Hey all. This is the first post sent via Ghost. If you unsubscribed through Substack and you're getting this in error, there's an unsubscribe link down at the bottom. To everyone else, thanks for being here. Happy holidays.
“The day you learn that life isn’t fair because of a bad thing in your life is a big one. But the one when you realize that lots of the good things in your life are also because life isn’t fair is a bigger one. And I’d venture that a lot of people — most, in fact — never make it to the second day. And an awful lot of people spend their entire lives angry about the first one.”
— J. Wynia, TikTok
A gift I think about more than most is a mug. A coworker gave it to me in 2018, a couple weeks after he helped me fix a nasty CSS (visual styling) bug.
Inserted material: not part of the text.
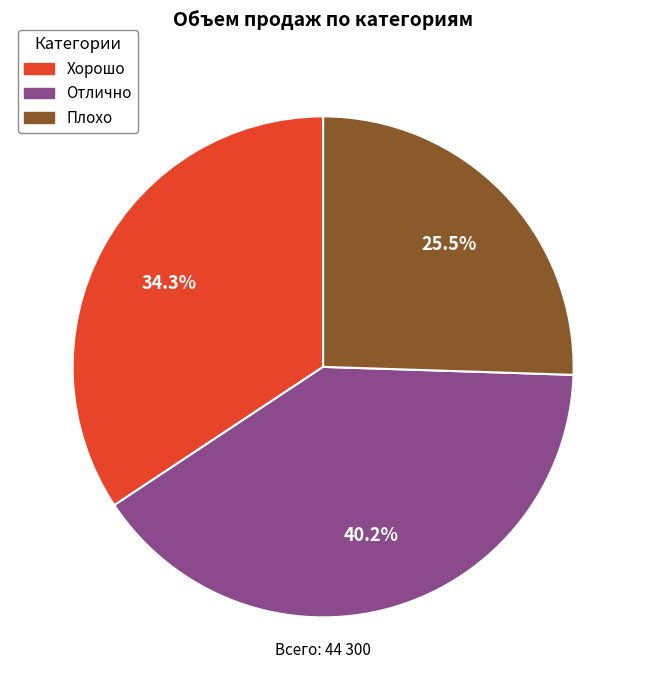

Count the number of slices in the pie.

3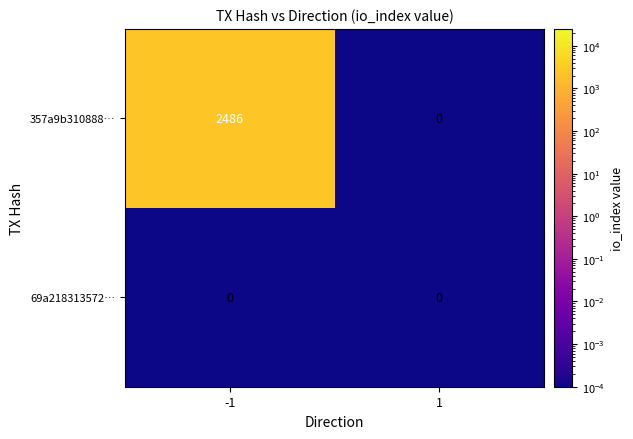

Which series has the largest total across all categories?

357a9b310888…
The mug reads “CSS is awesome” in a square that's being catastrophically overflowed by the word “awesome."
It wasn't Christmas or anything. We'd just been doing our jobs. We weren't particularly close, and while not a prickly person, he was a no-nonsense Slovenian. It wasn't the gift but the gifting, the surprise of it, the conditions around the act, that stuck with me.
I've heard speculation that the first Spanish ships to arrive in the New World were so foreign to the natives' imagination that the natives didn't see them on the horizon at all. I don’t know about all that. More interesting to me are the things explorers expected to see and didn’t. There were “gaps” in native tongues that they mistook for conceptual gaps in their worldviews. The Potawatomi didn’t have a word for “please,” as in “please pass the salt,” which the Europeans who met them took as evidence for crude manners; the opposite was the case. The word was redundant. They saw food as a gift, to be politely shared by default.
The term “Indian giver” comes from the same misconception. Europeans made exchanges of precisely equal value in order to avoid further relationships with the other party. Many native cultures (though they had money, something with obvious utility in large groups) did the opposite in order to strengthen those relationships and keep them top-of-mind. We clearly cherish the experience of gathering around a tree with our loved ones on Christmas morning, giving and receiving gifts, yet we shove those days into tiny corners of the calendar. Some cornerstones of our society, our market, may not be things we were the only culture smart enough to invent, but crutches we were the only ones weak enough to need, which now trip and hobble us.
The gift of life, like every gift, loses luster. The correct response to this is not to reframe that loss, to see the gift itself differently. It's to remember what's around it: the people and land giving it to you, the gatherings in which they do so, your own capacity to give back. This is what gives any gift, shiny or dull, the shine it has.
This December in Wisconsin there were four weeks of no snow. It arrived a few days ago. We looked at it upside down. Big flakes fell upward like bubbles rising in a pot of water. The default way to look at it: a dread-filled reminder, a sign of the times, a gift so late that it's rude. But it was still a gift. Unless a gift is a pair of Beats by Dre, overpriced garbage fit for nowhere but the landfill, you don't turn down a gift. It isn't done. The Potawatomi knew that life isn't fair; they still had many words for "thank you" and so do we.